Become a data-informed product manager

Data fundamentals for product managers

Nov 22, 2024

Hey, I’m Colin! I help PMs and business leaders improve their technical skills through real-world case studies. For more, check out my Live cohort course and subscribe on Substack.

Data is everywhere. As a PM, it’s critical that you’re fluent enough to answer questions and understand user behavior.

In this article, we’ll review the three main categories of data generated by most businesses and how to use them:

Operations and analytics data
Event data
3rd party data

Operational and analytical data

What are operational and analytical data?

Operations data comes directly from your product. Whenever a user opens a cart, reserves a hotel, or schedules a post, they create a record in your production database. Production databases are typically optimized for both reading data and writing data, as they are the primary source for every interaction in our product.

Operational databases refer to both the types of databases and how the data is stored. Most production products use relational databases, or SQL. This relies on a series of tables that are joined together with primary and foreign keys.

These databases support all types of operations - creating, reading, updating, and deleting records. Production relational databases include products like PostgreSQL, MySQL, SQLServer, and Oracle databases.

Analytics data reformats operations data to make it easier to run massive queries. Typically, data is only inserted to analytics databases through pipelines as a result of a change in an operations database. Data teams may also retain all data in an analytics database, even if it's deleted from an operational database.

Analytics data products include Databricks, Snowflake, BigQuery, and RedShift. They typically store massive amounts of data from many internal sources, allowing you to join across multiple business lines or domains.

These products focus more heavily on read speed than write, as the primary operation performed is running queries. Some products even separate compute and storage to allow you to spend more money for better performance.

What are some common patterns with operational and analytical data?

• **Data section**

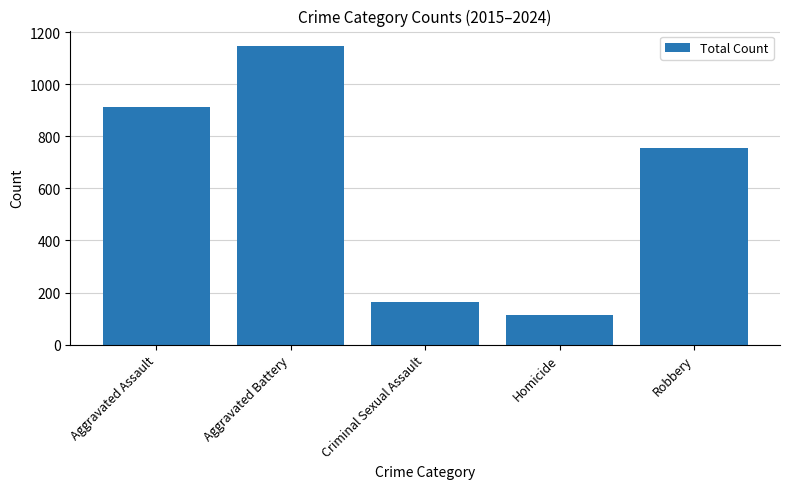

The value at Aggravated Battery is 1149. True or false?

True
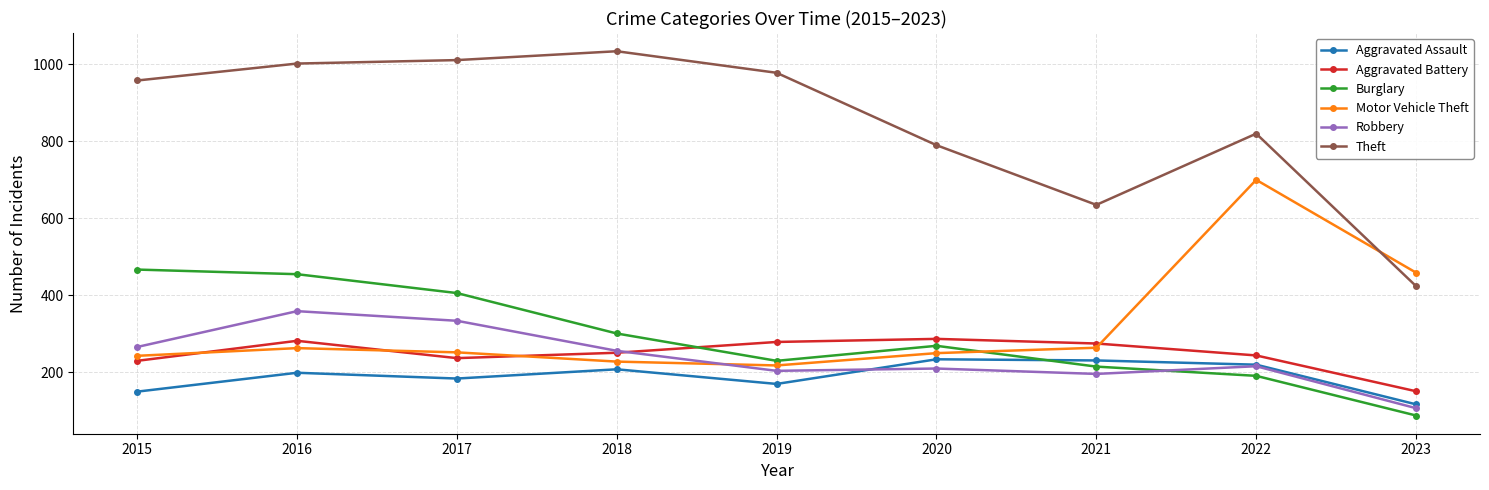

What is the sum of all Aggravated Assault values?

1713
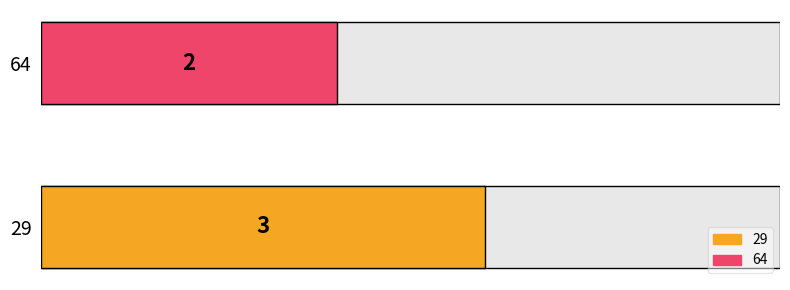

Count the values in the range 2 to 3.

2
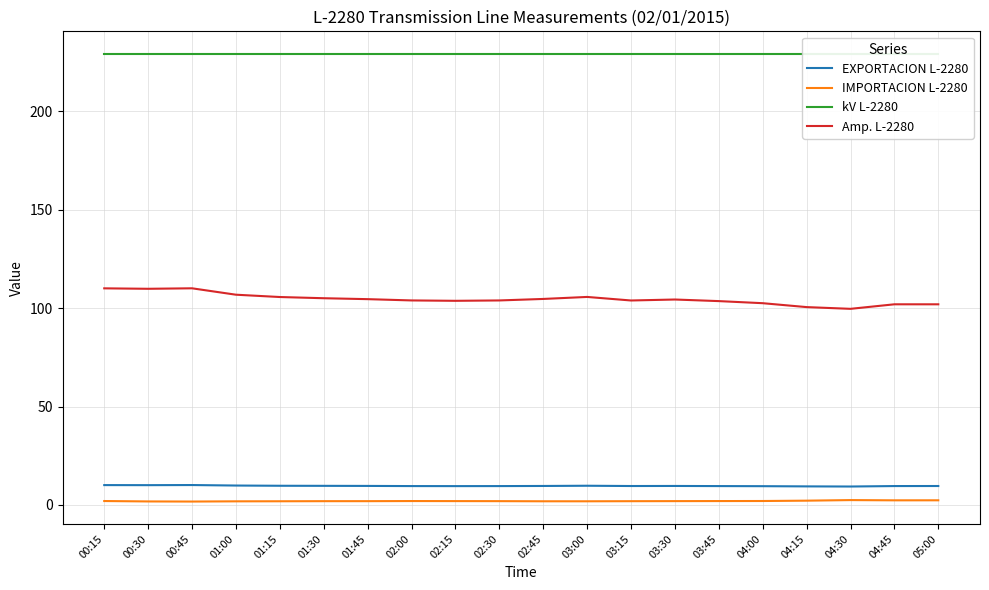

In IMPORTACION L-2280, how many points are higher than both neighbors (excluding endpoints)?

2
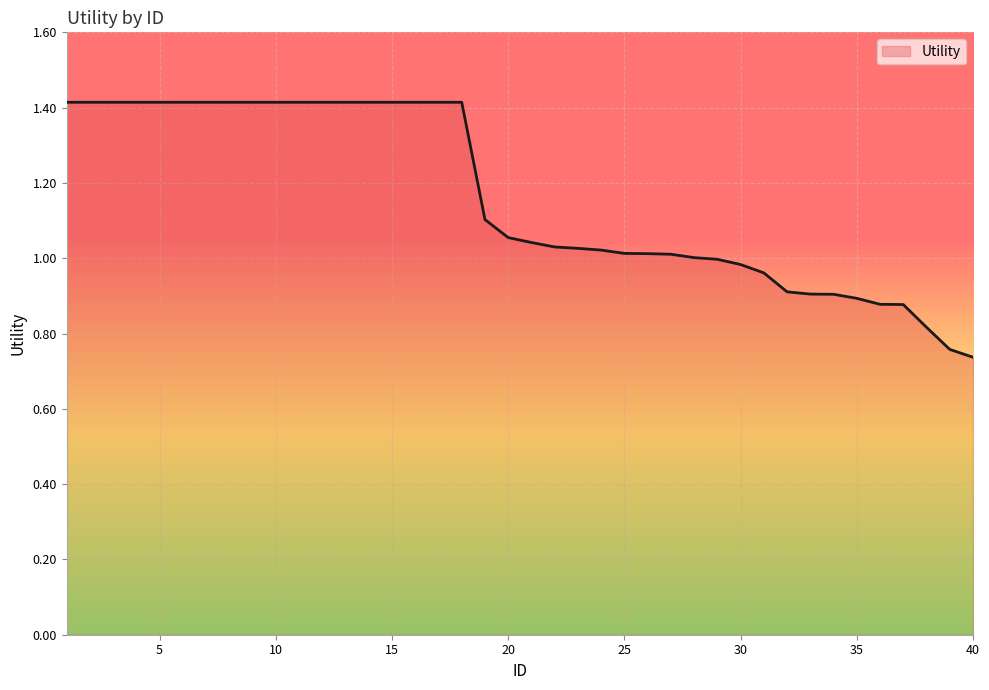

What is the greatest value displayed?

1.4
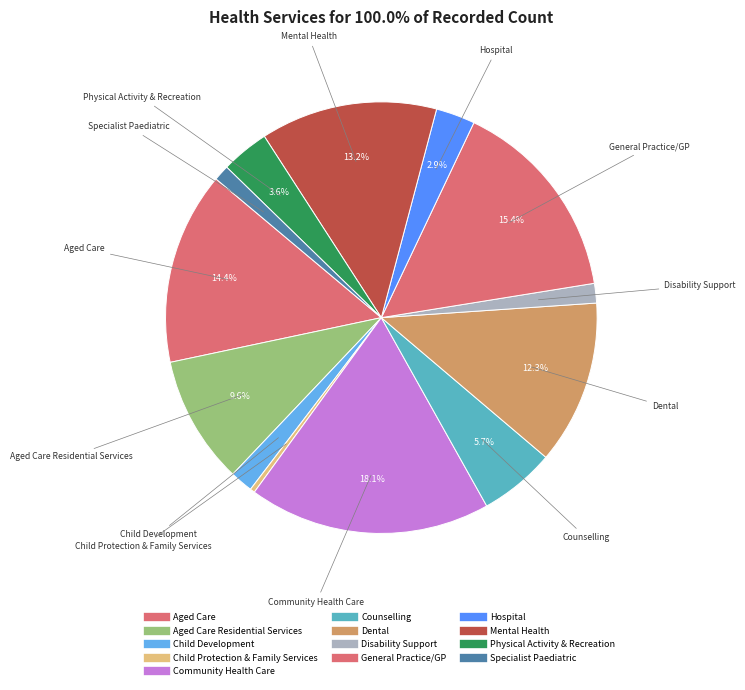

How many segments does this pie chart have?

13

• **Work to complete**
1 - From the data fundamentals article, list every analytics data product it names.
2 - Update all of the records below the article by replacing "values" with "entries" and leaving everything else unchanged. Leave out the pictures.

• **Answers per task**
1 - Databricks, Snowflake, BigQuery, RedShift

2 -
The value at Aggravated Battery is 1149. True or false?

True

What is the sum of all Aggravated Assault entries?

1713

Count the entries in the range 2 to 3.

2

In IMPORTACION L-2280, how many points are higher than both neighbors (excluding endpoints)?

2

What is the greatest value displayed?

1.4

How many segments does this pie chart have?

13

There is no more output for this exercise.